Alejandro: At what point did you make the decision, “I am going to go after this business”? Because, obviously, this was your first rodeo. You had the experience with working with really large companies and with a comfortable paycheck and just being able to turn the lights off and going back to your house without your wheels spinning, which is really what happens for founders where you can’t turn it off. It continues. In this case, at what point do you make that decision?

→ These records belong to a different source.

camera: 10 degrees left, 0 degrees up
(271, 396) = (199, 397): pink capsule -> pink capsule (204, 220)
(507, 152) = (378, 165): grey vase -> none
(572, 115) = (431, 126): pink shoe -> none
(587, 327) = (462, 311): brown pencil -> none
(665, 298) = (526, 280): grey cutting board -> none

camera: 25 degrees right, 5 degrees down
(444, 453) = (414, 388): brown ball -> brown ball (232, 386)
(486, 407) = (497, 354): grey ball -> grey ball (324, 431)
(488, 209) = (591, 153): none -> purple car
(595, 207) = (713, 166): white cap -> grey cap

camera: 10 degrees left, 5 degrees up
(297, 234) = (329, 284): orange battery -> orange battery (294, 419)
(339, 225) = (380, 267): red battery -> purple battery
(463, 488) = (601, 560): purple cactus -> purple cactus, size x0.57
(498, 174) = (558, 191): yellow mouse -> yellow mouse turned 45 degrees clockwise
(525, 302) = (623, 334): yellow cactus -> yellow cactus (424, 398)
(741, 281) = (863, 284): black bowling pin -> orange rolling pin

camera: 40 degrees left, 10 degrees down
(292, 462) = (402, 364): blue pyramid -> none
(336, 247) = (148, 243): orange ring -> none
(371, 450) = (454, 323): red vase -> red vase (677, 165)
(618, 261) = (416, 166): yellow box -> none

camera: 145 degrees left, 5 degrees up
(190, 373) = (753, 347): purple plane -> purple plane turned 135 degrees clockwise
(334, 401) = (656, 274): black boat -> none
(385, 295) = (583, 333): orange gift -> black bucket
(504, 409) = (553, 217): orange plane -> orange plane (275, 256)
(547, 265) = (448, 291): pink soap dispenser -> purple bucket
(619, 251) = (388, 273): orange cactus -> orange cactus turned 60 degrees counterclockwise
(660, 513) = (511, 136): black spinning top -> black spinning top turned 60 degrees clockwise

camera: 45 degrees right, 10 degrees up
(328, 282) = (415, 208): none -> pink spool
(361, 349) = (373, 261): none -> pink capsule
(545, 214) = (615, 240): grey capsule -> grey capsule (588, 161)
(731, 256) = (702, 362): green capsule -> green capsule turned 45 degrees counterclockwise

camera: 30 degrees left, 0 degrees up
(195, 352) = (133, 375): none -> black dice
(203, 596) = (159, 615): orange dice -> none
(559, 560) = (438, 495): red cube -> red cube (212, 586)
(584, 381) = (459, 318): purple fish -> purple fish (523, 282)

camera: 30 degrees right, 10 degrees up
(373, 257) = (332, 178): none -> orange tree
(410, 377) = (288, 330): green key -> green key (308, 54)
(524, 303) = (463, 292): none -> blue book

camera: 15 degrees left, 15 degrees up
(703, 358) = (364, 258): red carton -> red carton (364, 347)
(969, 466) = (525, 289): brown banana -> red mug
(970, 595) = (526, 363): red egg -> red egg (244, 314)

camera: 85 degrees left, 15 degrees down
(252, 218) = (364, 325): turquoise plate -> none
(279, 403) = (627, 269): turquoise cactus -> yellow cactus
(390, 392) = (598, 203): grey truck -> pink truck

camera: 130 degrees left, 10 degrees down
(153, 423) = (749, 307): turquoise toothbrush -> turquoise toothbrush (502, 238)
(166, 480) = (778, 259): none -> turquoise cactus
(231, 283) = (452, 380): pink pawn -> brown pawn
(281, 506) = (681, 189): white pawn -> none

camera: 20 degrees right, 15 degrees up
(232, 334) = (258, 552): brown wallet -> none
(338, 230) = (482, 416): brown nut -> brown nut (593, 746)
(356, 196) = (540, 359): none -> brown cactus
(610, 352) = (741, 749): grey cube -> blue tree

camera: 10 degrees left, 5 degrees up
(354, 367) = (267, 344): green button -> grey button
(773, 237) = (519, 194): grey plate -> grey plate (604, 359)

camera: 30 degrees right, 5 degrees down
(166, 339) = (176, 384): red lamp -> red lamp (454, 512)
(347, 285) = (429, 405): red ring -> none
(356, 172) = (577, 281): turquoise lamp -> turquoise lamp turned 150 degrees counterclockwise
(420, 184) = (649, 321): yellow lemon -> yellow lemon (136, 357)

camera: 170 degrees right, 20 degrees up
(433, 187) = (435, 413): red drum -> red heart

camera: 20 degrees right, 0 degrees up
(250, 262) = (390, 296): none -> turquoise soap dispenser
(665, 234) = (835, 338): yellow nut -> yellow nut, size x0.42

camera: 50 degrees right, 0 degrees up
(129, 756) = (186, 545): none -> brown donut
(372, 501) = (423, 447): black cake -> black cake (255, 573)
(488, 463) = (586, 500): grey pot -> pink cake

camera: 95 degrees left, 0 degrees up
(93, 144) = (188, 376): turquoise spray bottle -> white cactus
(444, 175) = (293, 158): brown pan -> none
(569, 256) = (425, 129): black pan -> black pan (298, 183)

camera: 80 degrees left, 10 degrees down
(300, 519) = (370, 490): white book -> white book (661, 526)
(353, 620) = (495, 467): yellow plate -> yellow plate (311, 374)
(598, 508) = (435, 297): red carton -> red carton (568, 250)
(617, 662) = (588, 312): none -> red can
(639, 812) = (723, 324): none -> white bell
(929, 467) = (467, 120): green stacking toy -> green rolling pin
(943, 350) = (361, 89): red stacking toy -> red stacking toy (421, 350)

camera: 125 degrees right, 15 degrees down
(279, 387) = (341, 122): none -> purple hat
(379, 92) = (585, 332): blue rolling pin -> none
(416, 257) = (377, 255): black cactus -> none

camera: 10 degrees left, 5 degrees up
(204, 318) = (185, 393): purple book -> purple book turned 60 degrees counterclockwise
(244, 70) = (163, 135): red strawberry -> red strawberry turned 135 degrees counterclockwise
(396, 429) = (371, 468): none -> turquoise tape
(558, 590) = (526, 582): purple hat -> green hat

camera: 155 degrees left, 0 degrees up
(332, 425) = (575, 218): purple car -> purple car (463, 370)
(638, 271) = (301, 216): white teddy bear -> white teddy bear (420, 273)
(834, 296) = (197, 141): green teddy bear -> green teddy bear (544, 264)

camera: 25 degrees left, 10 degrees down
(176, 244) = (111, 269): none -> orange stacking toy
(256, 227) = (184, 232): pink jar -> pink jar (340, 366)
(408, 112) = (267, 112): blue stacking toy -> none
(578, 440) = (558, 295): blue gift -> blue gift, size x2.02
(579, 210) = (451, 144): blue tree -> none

Vijay Balasubramaniyan: I had offers from all the big companies: Google, VMware, Microsoft. I had several offers. It was an interesting decision. But the funny thing is, if you’re an entrepreneur, you know this. There’s something deep down in you. I come from India, where we tend to be a bit more conservative and a bit more risk-averse. The funny thing is, as soon as I realized this was what I wanted to do, none of those other offers mattered. I had come to my advisor, and I told him, “I’m dropping out of the Ph.D. program to go pursue this.” The only reason I got my Ph.D. was because my advisor was phenomenal. He actually wrote a lot of my Ph.D. thesis helping me out. I got my Ph.D. along the way, but I had already started writing grants to get money into the company so I could hire my first set of engineers and things like that. But where it became real was one of the calls that I got was from a top-four bank in the U.S. They came and asked me to come to their data centers, to come run our algorithms to go solve the problem. We had a month to go find fraud at this data center. For the first 12 days – in fact, most of the algorithms broke because they had given us 1.2 million calls, and we had no way to scale to that with the algorithms that we had. We were writing code along the way. I was sleeping in that data center. In fact, the security guards were telling me, “We don’t need a job because you’re here before we come, and you’re here after we leave.” We kept working on it. Then on day 12 was when I first heard a Nigerian fraudster on a call saying he was John Smith. Then that same Nigerian fraudster was on another call that the system had pulled up, but accessing a completely different account. Then on a third call, he was accessing a woman’s account and changing his voice to sound like a woman using a falsetto. That’s when I knew we had something real. That’s when it completely became real, and I knew this was going to be big.

Alejandro: Wow. I know that you guys also started going to competitions and things like that to get some money.

Vijay Balasubramaniyan: Yeah.

Alejandro: So you knew that this was serious. You knew that you wanted to dedicate yourself to this. Then, after you got the decision, and you started pulling in members of the team, walk us through some of those early days.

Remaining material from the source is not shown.